EXERCISE INSTRUCTIONS - Take the lines in the listing below from the line with "PROFESSIONAL FINISHERS DISTRICT COUNCIL 16" up to and including the line with "Updated March 10, 2022" and set them down exactly, skipping pictures and adding nothing.

INFORMATION GIVEN -
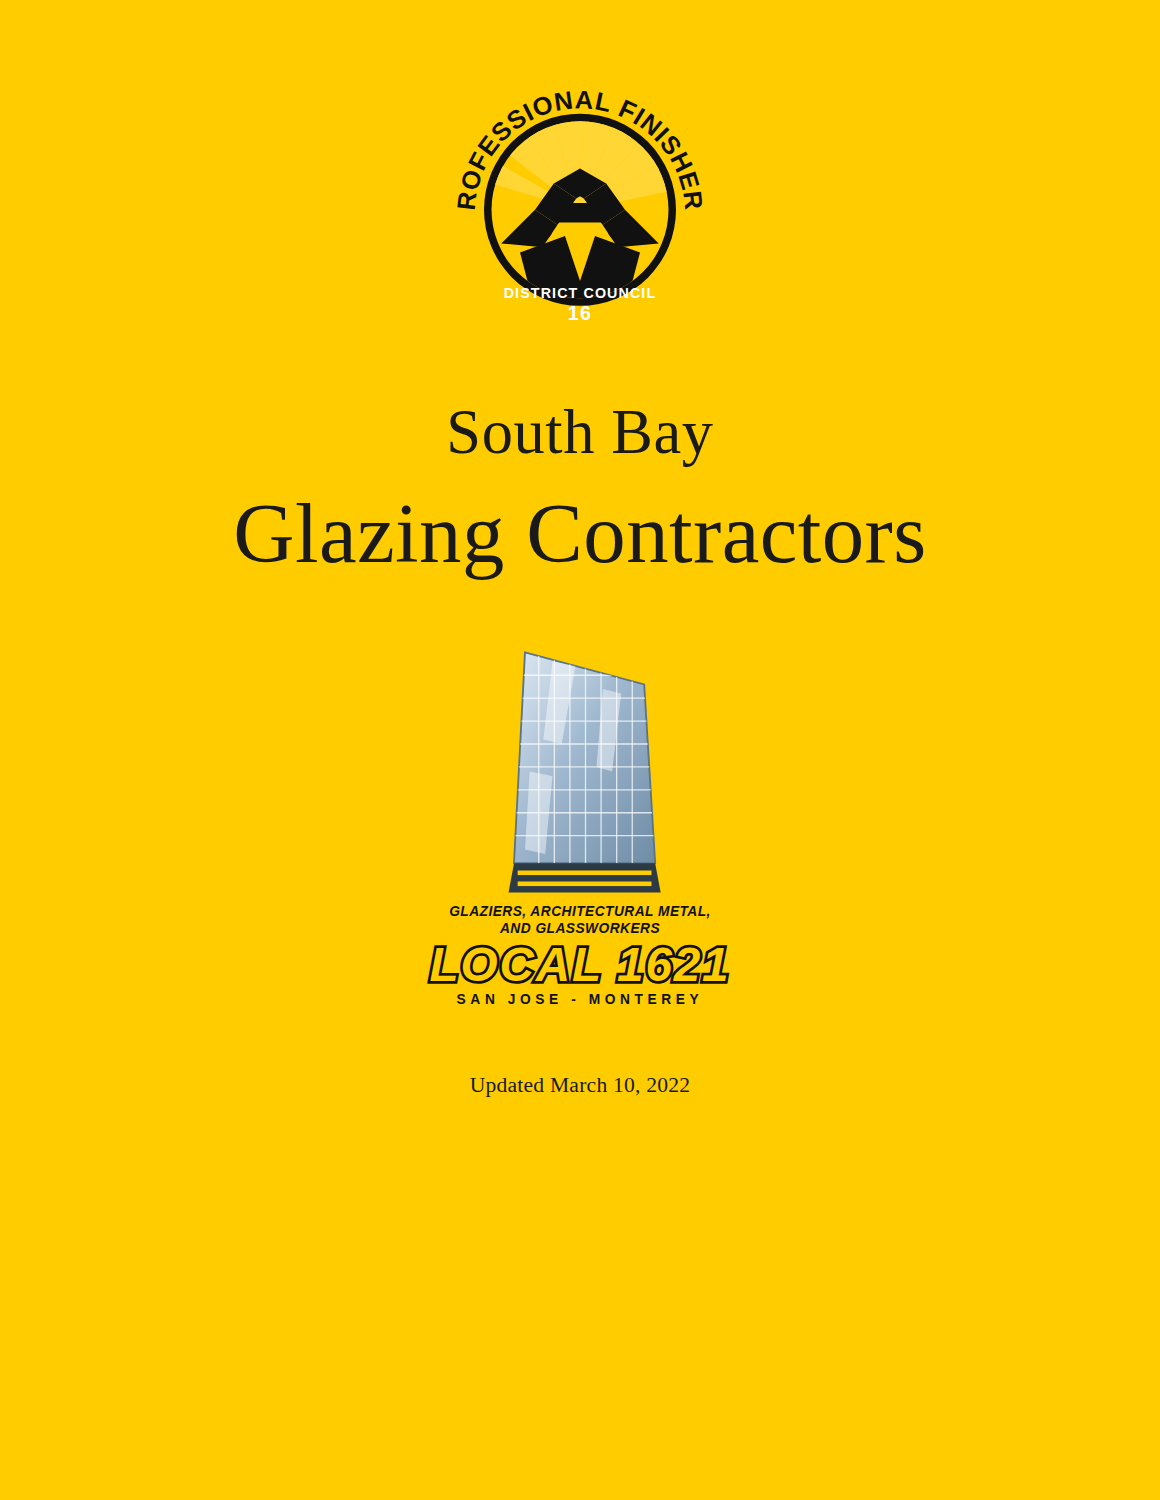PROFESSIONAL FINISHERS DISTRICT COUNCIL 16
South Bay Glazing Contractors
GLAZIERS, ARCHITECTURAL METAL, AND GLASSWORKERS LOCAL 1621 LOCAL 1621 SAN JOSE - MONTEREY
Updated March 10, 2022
...
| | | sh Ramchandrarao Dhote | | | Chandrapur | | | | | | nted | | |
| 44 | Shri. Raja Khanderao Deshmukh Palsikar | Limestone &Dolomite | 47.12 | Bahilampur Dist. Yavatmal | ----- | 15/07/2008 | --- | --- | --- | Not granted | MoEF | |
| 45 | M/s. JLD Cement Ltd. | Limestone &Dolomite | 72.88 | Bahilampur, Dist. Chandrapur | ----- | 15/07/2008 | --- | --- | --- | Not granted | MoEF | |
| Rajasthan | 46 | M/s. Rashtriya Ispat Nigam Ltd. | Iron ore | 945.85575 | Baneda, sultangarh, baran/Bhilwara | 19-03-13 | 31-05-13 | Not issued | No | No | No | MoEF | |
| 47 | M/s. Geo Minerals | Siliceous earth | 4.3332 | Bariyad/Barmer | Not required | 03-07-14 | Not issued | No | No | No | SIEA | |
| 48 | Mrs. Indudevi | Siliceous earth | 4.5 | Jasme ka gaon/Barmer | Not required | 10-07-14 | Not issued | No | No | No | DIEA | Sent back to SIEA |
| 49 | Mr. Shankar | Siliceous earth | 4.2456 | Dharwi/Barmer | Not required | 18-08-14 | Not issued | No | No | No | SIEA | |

RESPONSE TO THIS EXERCISE -
PROFESSIONAL FINISHERS DISTRICT COUNCIL 16
South Bay Glazing Contractors
GLAZIERS, ARCHITECTURAL METAL, AND GLASSWORKERS LOCAL 1621 LOCAL 1621 SAN JOSE - MONTEREY
Updated March 10, 2022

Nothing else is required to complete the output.